As anyone in business knows, getting the right person for the right job is just one half of the battle. The other half is keeping good talent. According to Stack Overflow there is 1 developer for every 5 vacancies globally.
While retention of talent is an industry-wide problem, it’s particularly problematic in technology. From software companies to start-ups, the tech industry has the highest turnover of staff – up to 15.5 per cent in gaming and 14.9 per cent in Internet, compared to the national average of 10.9 per cent.
So, why is tech-turnover so high? High demand and rising salaries in a competitive industry are said to be major factors. This is also an ever-changing market, which can struggle to keep up with the digital skills shortage.
The good news is that there are job retention strategies that organisations can action in order to retain tech talent within business. From competitive perks to well-considered benefits, here’s some of the most successful techniques companies can adopt.
While employees must be compensated adequately, money alone is not an employee motivator. All the added benefits of working for a company contribute to the overall value. This is why it’s important to listen to your workforce and reflect a benefits package that retains tech talent. A common misconception in trendy companies is for perks to include free breakfasts, games rooms and laundry services. Sure, they all help, but are not long-term motivators.
Instead, ask your colleagues what perks they’d like to see, what their friends might have in their workplace, or what motivates them personally. It might be as simple as allowing sabbaticals for long-service employees, or days off to undertake charity work, or even being able to collect travel rewards for flying with certain airlines, instead of the company cashing them in. Taking the time to actively listen to your staff can lead to improved satisfaction levels, work culture and productivity, all resulting in lower turnover.
We’ve established that money isn’t a motivator for employees, however, if you don’t remain competitive, you will lose good staff. Research by COI found that two-thirds of IT workers weren’t happy with their salaries, the majority of which are millennials – arguably a vital market for the fast-paced tech industry. To retain staff, organisations can look to industry bodies to salary check and benchmark against the industry standard, including bonuses and perks.
The tech industry prides itself on setting trends and being at the forefront of change. Flexible working is an important part of working culture and one that is integral to the IT industry, which is anything but nine-to-five.
Also, with more working mothers than ever before, it shows that greater job flexibility is a significant perk that the industry needs to pay more attention to, in order to hold on to its tech talent.
Offering training, courses and personal development projects to employees shows your commitment to them as long-term team members. The Body Shop pays its staff for five volunteering days a year, as part of their giving-back ethos. Of course, training is fully expected as part of personal development. A smart way to pitch this to employees is to offer them a training allowance, with a set amount of ‘training days’ to use at their discretion. Offering this trust and investment in your staff shows that you value their contribution and are committed to their future in the company.

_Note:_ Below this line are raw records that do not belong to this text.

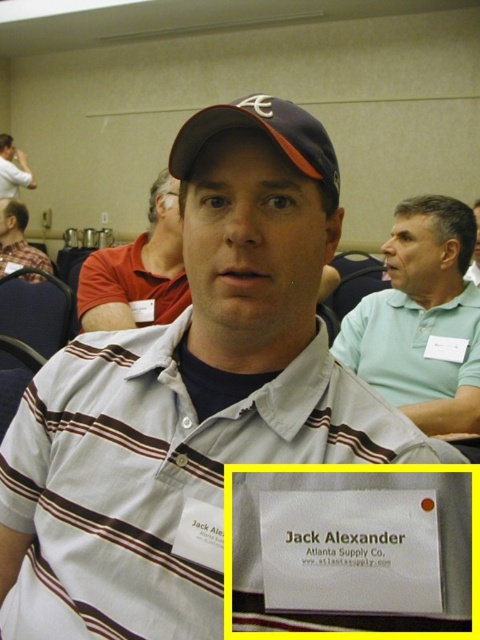
Question: Is light green polo shirt at right closer to camera compared to matte black baseball cap at upper center?

Choices:
 (A) no
 (B) yes

Answer: (A)

Question: Among these objects, which one is farthest from the camera?

Choices:
 (A) matte red shirt at left
 (B) light green polo shirt at right
 (C) matte black baseball cap at upper center

Answer: (A)

Question: Which object is positioned closest to the matte black cap at center?

Choices:
 (A) matte black cap at upper center
 (B) gray striped shirt at center

Answer: (B)

Question: Where is matte red shirt at left located in relation to gray striped shirt at center in the image?

Choices:
 (A) below
 (B) above

Answer: (B)

Question: Can you confirm if matte black baseball cap at upper center is positioned above matte red shirt at left?

Choices:
 (A) no
 (B) yes

Answer: (A)

Question: Which point is closer to the camera taking this photo?

Choices:
 (A) (16, 188)
 (B) (264, 99)

Answer: (B)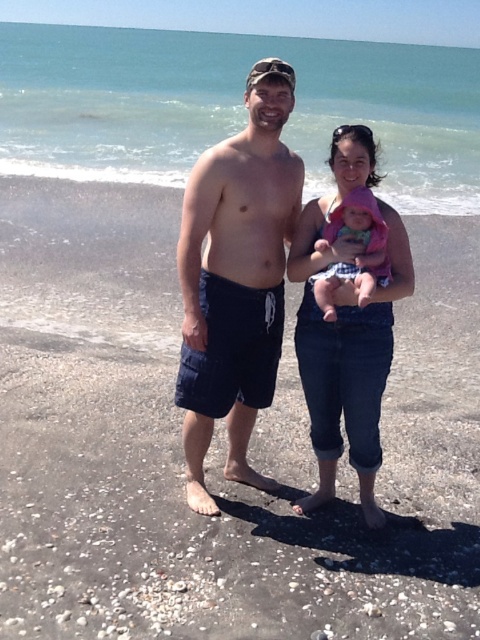
You are a photographer taking a picture of the family on the beach. You notice the smooth sand at center and the dark blue shorts at center. Which object is closer to you?

The smooth sand at center is closer to the viewer than the dark blue shorts at center.

You are a photographer trying to capture a photo of the smooth sand at center and the dark blue shorts at center. If you want to ensure both objects are in focus, which one should you adjust the camera focus on first?

The smooth sand at center is wider than dark blue shorts at center, so you should focus on the smooth sand at center first to ensure both are in focus.

You are standing at point (212,371) and want to walk to the point (385,483). Which direction should you move in relation to the beach scene?

You should move backward because point (385,483) is behind point (212,371) in the beach scene.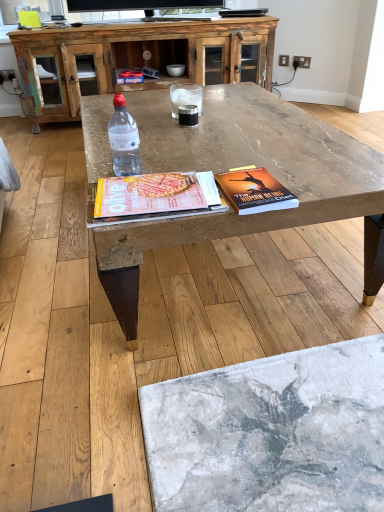
Find the location of a particular element. This screenshot has width=384, height=512. unoccupied space behind black rubberized cup at center is located at coordinates (175, 120).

One of the best ways to retain staff is by promoting them. After all, being overlooked for promotion is a sure-fire way to get rid of good staff. Where possible, always look internally first to hire senior-level positions. It’s the best PR a company can do for itself to demonstrate the value it places on its workforce. It is after all, much better to keep good staff than lose them to a competitor!
There you have it, five essential job retention strategies to implement in your tech business today, to start demonstrating the value of your staff.